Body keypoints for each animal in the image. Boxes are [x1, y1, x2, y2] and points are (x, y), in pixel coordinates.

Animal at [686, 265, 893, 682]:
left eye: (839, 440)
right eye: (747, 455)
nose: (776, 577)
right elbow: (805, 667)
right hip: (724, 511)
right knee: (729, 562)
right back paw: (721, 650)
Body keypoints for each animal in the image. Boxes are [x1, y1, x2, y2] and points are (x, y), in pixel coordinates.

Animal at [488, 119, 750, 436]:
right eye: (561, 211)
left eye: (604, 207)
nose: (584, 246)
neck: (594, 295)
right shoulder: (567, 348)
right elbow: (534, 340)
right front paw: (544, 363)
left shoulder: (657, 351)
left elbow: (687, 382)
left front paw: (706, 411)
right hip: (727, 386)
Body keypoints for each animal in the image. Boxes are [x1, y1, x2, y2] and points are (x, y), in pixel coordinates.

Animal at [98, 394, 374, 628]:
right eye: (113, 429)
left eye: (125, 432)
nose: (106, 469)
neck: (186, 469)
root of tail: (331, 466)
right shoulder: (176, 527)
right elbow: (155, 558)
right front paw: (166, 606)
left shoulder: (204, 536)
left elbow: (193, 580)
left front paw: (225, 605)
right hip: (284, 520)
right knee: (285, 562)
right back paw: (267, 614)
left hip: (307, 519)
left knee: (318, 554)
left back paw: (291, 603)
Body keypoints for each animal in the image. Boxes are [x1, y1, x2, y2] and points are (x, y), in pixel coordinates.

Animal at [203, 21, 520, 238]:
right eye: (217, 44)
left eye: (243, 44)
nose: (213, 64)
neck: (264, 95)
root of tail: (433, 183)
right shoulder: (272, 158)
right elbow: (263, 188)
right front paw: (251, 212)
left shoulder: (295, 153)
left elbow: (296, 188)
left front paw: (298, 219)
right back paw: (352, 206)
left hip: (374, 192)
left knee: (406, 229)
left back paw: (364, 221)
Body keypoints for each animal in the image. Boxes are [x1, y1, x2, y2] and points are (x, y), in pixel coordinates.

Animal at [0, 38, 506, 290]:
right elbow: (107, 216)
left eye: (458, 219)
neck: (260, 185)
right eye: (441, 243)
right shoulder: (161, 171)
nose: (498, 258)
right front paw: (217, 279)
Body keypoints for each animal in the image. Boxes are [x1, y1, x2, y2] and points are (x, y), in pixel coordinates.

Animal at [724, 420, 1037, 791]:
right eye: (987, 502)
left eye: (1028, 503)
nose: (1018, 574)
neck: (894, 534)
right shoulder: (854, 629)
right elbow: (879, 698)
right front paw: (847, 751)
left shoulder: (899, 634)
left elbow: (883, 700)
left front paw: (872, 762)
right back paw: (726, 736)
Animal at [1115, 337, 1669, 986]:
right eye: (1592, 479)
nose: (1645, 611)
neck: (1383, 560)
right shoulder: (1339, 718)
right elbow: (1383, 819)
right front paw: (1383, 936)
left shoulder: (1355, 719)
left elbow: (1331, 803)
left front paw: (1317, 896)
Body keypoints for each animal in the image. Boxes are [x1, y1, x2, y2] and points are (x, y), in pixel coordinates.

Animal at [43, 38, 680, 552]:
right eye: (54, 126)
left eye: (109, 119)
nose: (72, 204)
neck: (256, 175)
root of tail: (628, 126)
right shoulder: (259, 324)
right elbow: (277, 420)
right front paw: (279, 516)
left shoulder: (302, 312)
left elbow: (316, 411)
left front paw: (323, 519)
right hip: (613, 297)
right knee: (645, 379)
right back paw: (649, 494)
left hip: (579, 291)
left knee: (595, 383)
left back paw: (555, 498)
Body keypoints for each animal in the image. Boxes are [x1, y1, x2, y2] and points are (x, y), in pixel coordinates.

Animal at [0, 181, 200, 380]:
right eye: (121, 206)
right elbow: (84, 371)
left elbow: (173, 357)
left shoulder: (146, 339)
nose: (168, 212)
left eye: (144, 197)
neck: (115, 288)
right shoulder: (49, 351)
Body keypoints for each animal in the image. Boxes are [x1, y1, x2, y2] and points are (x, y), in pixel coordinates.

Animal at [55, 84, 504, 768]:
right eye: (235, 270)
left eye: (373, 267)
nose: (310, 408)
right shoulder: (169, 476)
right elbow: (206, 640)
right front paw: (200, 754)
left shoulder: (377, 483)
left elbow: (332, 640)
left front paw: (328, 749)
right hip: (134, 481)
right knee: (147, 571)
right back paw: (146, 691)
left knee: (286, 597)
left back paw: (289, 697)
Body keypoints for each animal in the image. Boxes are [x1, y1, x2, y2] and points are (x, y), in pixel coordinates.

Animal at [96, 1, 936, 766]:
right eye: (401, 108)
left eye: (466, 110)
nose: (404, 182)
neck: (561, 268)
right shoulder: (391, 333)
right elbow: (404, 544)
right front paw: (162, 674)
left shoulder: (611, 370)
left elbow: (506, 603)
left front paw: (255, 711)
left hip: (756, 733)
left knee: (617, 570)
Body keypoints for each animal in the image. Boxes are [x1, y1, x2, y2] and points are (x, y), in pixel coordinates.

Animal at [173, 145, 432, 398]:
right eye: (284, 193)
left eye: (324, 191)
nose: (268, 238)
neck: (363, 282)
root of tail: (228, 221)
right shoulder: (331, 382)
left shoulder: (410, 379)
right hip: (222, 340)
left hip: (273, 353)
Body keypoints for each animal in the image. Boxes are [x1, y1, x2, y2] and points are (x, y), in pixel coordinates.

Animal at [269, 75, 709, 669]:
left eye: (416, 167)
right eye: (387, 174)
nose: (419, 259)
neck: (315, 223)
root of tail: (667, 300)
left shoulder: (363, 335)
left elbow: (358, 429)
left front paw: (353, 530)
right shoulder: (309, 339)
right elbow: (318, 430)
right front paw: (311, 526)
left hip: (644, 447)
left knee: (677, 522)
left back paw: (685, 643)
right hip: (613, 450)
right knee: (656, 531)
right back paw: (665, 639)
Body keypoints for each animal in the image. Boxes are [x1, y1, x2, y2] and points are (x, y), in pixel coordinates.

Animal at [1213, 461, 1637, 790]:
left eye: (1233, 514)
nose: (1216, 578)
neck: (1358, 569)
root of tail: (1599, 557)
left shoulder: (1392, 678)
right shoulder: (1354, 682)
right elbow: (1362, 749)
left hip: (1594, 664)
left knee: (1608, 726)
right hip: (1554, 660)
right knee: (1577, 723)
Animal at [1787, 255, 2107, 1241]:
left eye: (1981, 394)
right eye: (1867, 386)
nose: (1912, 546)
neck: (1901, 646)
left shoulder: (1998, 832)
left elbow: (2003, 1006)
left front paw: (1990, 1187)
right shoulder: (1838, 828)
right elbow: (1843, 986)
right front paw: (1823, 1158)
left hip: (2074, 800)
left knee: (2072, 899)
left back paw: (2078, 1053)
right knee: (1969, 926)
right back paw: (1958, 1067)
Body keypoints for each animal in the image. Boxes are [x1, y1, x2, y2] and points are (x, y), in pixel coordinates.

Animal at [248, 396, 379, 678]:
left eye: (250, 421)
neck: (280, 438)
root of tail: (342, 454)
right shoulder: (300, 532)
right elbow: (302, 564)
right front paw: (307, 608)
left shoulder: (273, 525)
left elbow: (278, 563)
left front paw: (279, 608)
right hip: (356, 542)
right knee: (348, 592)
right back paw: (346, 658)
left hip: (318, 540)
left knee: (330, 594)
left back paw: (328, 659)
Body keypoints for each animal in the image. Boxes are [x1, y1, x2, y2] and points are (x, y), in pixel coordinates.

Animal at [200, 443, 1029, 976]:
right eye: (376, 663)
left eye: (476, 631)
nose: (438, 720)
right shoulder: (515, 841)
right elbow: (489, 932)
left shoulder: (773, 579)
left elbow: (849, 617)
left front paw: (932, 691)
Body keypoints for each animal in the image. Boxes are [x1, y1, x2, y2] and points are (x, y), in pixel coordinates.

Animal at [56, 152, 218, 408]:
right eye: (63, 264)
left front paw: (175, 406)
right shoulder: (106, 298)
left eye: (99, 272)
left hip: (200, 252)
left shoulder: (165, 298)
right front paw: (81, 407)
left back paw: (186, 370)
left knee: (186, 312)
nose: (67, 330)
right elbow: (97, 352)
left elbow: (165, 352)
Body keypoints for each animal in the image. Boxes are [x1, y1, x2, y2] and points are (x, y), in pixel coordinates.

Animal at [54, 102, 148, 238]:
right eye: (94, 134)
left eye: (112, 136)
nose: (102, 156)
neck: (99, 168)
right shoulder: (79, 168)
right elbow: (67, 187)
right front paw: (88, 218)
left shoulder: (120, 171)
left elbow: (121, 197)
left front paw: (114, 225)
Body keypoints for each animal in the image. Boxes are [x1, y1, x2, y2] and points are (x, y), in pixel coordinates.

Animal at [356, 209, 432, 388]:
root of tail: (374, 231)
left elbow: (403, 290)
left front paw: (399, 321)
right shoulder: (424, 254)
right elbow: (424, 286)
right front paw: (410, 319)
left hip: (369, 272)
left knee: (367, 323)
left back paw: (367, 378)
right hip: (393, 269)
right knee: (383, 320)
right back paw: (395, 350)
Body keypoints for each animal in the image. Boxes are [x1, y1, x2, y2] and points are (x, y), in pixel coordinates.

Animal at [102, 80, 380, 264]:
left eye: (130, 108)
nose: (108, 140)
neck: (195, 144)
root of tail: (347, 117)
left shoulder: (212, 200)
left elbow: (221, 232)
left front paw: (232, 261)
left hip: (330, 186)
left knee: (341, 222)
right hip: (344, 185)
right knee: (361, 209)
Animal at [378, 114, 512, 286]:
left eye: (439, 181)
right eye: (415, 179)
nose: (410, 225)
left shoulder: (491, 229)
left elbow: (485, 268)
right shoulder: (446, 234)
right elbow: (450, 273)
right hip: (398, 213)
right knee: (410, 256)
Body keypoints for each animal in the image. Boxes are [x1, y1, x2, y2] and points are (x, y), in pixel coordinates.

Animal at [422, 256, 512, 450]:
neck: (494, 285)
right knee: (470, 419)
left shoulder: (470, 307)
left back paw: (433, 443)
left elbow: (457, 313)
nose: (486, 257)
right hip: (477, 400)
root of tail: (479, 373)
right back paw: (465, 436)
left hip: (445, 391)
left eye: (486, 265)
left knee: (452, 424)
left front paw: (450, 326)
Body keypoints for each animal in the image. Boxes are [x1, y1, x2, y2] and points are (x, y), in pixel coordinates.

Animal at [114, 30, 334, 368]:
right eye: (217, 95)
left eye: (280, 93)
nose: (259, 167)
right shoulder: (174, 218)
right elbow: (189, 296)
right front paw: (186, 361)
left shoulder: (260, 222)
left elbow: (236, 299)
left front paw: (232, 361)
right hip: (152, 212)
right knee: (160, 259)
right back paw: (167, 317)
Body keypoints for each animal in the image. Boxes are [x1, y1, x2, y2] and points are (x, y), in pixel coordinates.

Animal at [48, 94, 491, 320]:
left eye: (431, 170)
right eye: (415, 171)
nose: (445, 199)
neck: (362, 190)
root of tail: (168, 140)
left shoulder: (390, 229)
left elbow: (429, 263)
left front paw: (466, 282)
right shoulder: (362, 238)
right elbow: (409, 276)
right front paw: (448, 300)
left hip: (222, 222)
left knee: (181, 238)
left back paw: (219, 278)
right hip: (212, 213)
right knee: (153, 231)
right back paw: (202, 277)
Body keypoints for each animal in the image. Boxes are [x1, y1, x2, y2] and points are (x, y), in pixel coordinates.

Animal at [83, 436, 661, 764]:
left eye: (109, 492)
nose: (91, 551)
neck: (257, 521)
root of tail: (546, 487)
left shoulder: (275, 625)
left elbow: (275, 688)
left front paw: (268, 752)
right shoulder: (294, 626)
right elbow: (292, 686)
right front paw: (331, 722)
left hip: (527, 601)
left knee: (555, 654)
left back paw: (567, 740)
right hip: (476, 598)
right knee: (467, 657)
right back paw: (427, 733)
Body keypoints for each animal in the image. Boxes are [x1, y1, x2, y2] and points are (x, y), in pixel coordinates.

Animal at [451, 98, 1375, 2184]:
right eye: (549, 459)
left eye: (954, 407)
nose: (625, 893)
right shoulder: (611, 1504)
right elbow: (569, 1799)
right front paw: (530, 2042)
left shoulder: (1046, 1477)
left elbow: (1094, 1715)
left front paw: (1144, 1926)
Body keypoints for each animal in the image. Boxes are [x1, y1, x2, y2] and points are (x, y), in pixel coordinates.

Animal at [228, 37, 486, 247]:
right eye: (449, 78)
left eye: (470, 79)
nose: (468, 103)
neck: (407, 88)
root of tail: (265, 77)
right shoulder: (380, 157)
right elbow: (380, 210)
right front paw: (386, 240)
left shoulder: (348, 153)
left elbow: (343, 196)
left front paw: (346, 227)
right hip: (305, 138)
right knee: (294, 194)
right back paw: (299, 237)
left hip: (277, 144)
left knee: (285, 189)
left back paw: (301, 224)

• • • • •

- **Activity**: The entries above hold the needed span. Transcribe exactly the lines from the one with "left eye: (486, 265)" to the one with "left shoulder: (260, 222)", both included.

- **Expected answer**:
left eye: (486, 265)
left knee: (452, 424)
left front paw: (450, 326)
Body keypoints for each animal in the image. Boxes are [x1, y1, x2, y2] and points are (x, y), in pixel coordinates.

Animal at [114, 30, 334, 368]:
right eye: (217, 95)
left eye: (280, 93)
nose: (259, 167)
right shoulder: (174, 218)
right elbow: (189, 296)
right front paw: (186, 361)
left shoulder: (260, 222)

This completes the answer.